Each line holding the string "usegerberadvancedattributes" is to be copied from the data.

[Dataset entries]
Segment Open
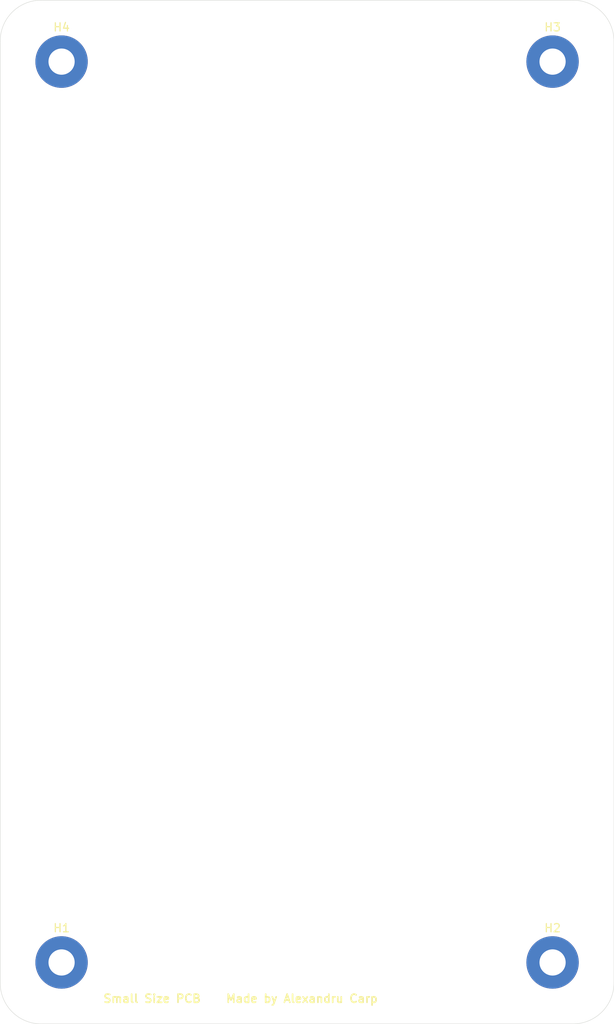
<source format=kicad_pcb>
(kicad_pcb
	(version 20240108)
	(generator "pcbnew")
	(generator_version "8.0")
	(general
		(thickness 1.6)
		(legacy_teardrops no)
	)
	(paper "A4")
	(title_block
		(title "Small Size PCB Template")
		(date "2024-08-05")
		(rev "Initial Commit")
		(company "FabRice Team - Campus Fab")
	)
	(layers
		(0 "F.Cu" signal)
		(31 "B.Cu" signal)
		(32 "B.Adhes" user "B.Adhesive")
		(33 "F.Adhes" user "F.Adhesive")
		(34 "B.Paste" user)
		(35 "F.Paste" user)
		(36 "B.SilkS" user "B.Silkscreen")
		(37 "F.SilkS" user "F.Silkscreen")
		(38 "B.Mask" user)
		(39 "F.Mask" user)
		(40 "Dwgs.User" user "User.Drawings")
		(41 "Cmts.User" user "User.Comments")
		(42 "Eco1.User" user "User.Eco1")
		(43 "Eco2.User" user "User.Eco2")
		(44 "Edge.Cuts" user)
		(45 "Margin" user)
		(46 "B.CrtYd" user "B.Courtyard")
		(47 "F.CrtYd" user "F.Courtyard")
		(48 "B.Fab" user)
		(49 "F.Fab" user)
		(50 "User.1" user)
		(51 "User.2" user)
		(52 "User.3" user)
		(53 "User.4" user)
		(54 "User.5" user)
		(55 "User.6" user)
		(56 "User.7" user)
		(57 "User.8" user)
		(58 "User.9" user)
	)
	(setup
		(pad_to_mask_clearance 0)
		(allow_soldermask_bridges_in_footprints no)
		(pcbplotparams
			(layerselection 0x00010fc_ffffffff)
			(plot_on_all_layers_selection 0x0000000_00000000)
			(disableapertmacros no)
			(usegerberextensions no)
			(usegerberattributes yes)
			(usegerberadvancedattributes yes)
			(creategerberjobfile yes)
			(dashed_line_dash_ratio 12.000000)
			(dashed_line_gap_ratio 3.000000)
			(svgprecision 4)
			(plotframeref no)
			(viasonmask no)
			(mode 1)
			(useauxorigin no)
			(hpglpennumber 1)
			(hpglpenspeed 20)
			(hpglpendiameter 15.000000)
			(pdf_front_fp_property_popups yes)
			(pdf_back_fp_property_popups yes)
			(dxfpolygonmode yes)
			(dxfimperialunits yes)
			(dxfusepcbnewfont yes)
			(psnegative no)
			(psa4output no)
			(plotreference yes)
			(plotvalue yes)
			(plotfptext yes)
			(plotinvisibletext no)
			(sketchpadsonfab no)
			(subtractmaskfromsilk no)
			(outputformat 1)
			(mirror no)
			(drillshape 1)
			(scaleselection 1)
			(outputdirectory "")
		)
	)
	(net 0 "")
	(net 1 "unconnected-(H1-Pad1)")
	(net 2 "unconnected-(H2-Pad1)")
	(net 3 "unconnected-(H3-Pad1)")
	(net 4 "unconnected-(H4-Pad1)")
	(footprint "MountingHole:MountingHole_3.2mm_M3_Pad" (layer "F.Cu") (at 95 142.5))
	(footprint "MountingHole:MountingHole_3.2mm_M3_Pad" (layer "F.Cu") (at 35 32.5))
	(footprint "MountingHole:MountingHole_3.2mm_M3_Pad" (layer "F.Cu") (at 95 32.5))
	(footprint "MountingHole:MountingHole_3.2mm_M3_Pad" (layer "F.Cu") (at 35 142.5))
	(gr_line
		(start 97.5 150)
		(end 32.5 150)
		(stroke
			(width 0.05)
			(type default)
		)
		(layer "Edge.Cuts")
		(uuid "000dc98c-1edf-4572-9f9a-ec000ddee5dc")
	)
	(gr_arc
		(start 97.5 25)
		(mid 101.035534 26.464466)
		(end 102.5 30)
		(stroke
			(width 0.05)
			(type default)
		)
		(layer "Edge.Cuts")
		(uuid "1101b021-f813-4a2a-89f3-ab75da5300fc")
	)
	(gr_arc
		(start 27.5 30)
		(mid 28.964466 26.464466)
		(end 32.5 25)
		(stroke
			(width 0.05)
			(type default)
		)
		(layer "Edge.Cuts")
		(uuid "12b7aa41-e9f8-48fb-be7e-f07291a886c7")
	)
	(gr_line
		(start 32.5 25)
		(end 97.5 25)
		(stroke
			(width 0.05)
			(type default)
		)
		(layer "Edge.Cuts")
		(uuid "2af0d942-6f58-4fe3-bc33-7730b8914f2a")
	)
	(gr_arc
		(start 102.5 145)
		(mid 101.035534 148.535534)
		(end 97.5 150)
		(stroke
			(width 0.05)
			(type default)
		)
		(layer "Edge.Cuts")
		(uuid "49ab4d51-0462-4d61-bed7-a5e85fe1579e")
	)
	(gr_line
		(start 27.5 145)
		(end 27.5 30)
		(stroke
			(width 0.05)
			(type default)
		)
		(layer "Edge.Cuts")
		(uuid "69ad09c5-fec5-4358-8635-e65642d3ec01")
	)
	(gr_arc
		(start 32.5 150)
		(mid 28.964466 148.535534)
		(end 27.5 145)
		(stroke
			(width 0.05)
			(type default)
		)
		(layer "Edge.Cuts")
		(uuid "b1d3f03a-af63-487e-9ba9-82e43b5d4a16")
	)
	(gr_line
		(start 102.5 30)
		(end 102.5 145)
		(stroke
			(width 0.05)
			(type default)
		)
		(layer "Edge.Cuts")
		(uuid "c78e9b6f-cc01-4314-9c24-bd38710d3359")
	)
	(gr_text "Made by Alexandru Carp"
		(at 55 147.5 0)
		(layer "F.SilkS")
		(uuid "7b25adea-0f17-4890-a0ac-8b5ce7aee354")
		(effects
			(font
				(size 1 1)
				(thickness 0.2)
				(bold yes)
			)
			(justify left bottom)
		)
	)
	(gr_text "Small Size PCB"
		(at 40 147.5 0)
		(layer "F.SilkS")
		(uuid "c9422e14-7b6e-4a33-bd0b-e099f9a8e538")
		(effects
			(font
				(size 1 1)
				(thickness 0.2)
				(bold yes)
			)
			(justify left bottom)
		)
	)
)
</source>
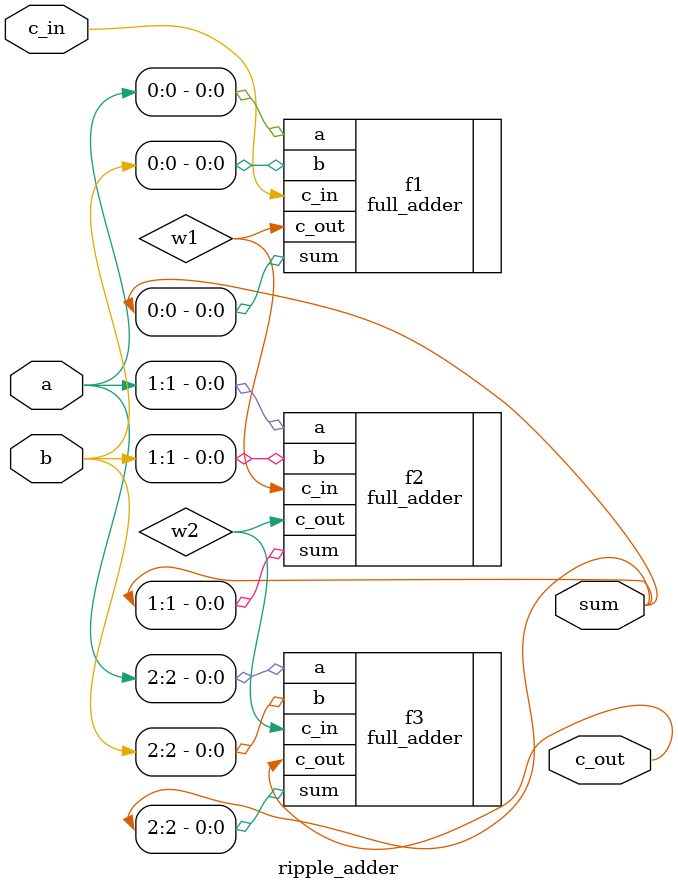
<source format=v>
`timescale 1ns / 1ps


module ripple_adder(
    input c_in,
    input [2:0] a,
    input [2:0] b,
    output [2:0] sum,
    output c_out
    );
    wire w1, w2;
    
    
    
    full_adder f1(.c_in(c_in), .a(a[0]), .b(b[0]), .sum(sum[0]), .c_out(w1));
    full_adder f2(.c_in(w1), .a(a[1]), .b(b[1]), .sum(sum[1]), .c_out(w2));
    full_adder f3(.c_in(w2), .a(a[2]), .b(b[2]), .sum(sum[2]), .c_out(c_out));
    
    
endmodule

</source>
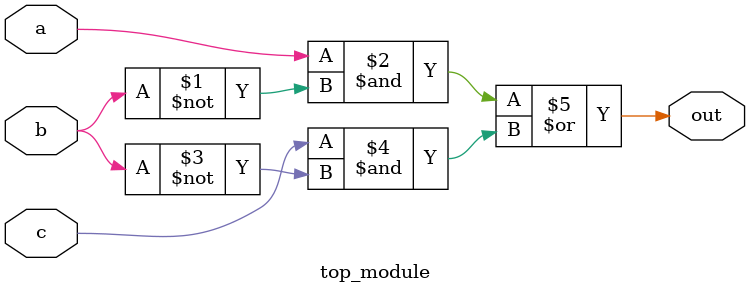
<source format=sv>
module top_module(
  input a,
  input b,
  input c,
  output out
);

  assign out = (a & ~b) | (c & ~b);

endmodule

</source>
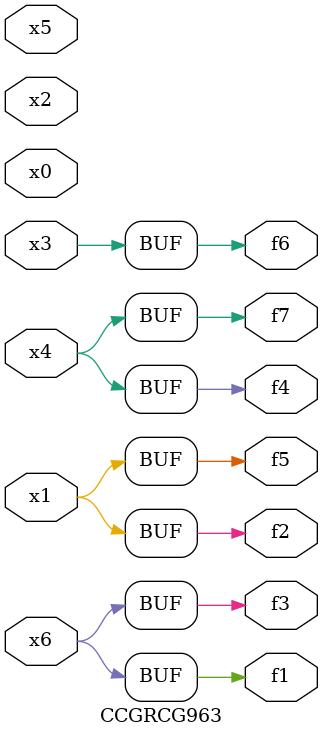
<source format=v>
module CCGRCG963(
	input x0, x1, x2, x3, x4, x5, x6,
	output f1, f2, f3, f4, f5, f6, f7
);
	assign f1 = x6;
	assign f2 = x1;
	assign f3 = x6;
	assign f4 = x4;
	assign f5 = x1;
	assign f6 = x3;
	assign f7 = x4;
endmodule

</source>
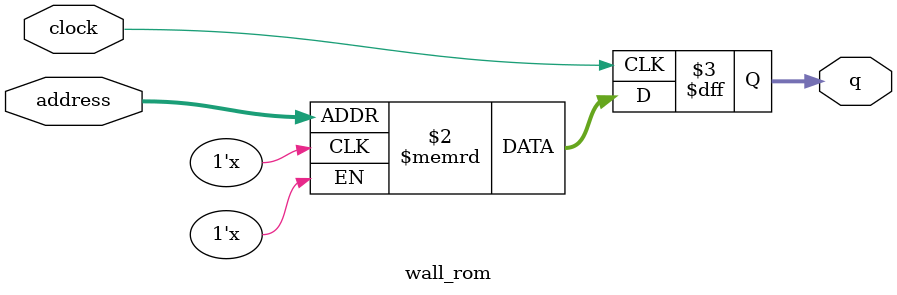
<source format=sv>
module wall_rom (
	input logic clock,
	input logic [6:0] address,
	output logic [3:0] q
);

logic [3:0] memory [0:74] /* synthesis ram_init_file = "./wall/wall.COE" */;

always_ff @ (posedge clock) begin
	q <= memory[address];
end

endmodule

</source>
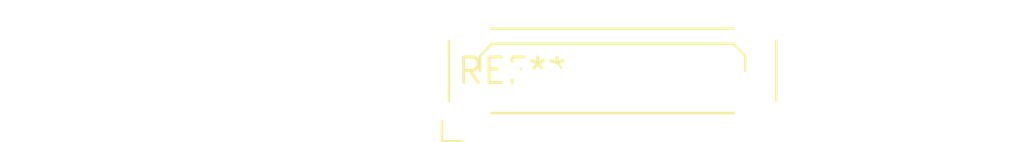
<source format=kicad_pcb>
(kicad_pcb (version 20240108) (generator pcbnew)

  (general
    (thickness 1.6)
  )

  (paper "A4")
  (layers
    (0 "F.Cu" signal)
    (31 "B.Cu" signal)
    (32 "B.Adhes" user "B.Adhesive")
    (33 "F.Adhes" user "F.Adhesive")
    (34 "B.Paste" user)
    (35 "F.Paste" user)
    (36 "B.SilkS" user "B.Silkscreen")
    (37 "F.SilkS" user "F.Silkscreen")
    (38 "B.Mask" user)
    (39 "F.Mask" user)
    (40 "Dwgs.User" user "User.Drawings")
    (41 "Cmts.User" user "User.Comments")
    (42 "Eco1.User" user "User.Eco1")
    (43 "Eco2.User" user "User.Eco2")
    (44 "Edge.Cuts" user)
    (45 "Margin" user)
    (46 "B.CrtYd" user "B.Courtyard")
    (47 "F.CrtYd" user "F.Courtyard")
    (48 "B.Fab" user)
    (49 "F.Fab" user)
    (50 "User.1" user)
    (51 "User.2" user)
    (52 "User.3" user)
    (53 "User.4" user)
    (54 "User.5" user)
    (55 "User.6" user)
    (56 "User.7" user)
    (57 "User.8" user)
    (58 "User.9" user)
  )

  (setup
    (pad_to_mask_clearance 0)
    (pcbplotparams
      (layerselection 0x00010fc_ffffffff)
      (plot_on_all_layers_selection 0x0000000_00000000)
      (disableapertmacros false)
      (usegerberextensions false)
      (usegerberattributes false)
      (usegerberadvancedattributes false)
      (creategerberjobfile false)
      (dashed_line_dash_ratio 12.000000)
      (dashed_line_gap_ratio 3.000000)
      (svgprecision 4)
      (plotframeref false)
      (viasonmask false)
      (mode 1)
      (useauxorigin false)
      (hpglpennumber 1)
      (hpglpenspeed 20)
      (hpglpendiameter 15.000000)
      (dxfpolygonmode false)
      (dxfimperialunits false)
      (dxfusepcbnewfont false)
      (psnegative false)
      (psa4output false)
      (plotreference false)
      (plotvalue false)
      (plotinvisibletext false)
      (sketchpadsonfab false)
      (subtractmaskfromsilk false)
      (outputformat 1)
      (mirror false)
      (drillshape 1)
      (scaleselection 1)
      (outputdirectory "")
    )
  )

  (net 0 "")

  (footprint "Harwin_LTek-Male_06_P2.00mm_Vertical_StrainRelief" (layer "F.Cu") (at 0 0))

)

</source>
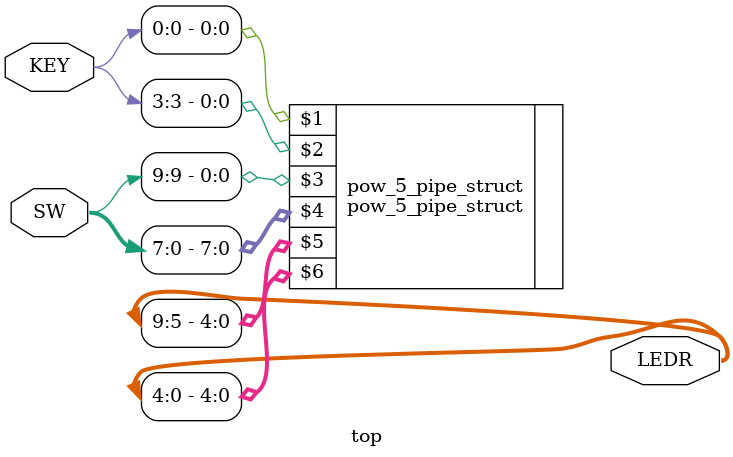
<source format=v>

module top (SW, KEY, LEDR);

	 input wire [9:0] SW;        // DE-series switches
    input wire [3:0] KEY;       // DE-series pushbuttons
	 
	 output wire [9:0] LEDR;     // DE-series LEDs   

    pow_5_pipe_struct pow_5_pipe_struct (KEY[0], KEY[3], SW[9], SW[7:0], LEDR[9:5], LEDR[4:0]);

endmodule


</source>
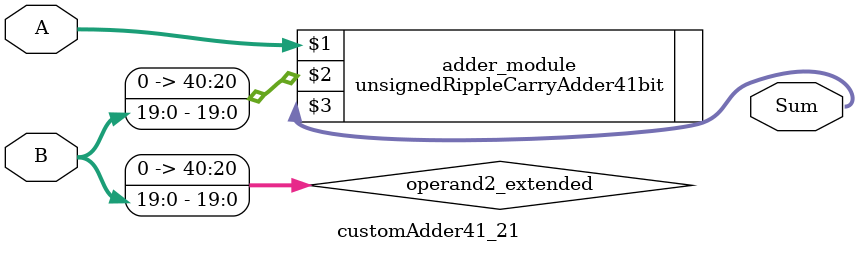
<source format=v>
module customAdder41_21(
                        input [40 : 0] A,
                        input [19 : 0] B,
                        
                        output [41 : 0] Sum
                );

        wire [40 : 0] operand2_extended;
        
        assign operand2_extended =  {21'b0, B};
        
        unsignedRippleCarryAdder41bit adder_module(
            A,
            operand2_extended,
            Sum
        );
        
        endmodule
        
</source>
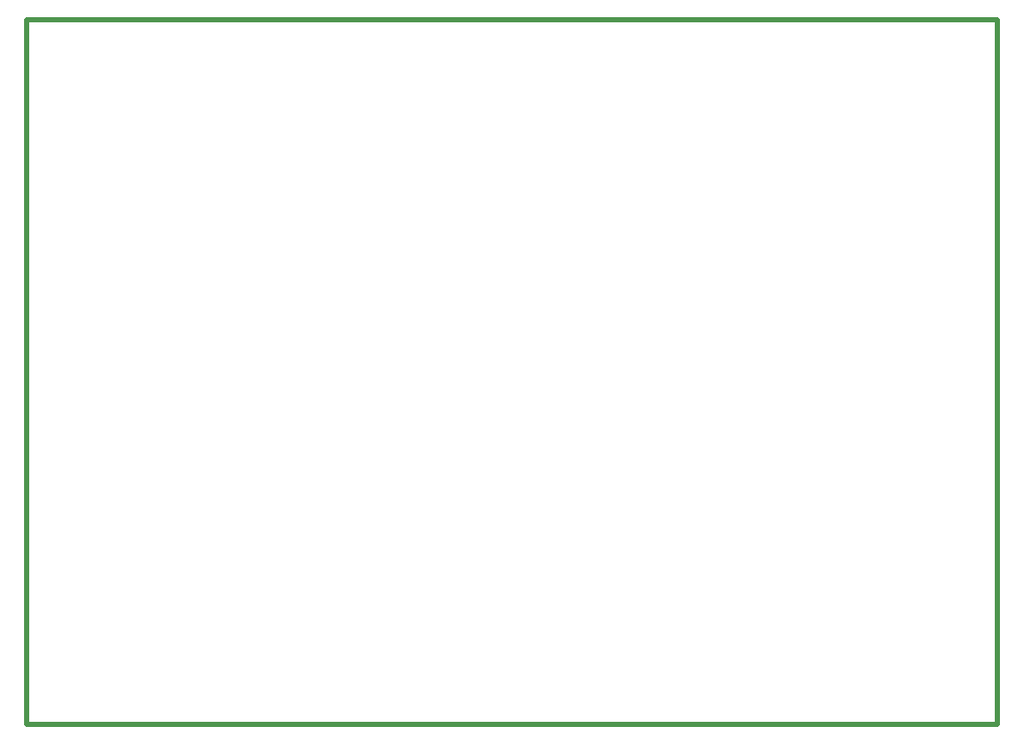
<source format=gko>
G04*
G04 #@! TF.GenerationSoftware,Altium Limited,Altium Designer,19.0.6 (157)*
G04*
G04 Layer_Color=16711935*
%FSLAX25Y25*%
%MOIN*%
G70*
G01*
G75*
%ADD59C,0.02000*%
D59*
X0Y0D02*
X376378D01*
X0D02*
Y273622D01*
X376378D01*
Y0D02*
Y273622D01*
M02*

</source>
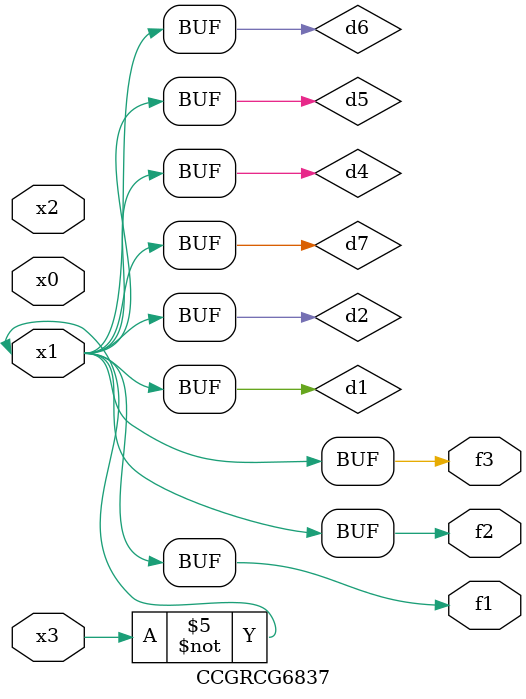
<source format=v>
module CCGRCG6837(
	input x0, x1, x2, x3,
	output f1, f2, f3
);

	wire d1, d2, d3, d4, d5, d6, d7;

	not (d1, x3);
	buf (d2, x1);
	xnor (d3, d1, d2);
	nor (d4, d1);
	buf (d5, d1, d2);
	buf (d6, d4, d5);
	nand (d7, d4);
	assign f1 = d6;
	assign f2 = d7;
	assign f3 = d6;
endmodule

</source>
Segment Closed
• _Response to this task_
			(usegerberadvancedattributes yes)
      (usegerberadvancedattributes false)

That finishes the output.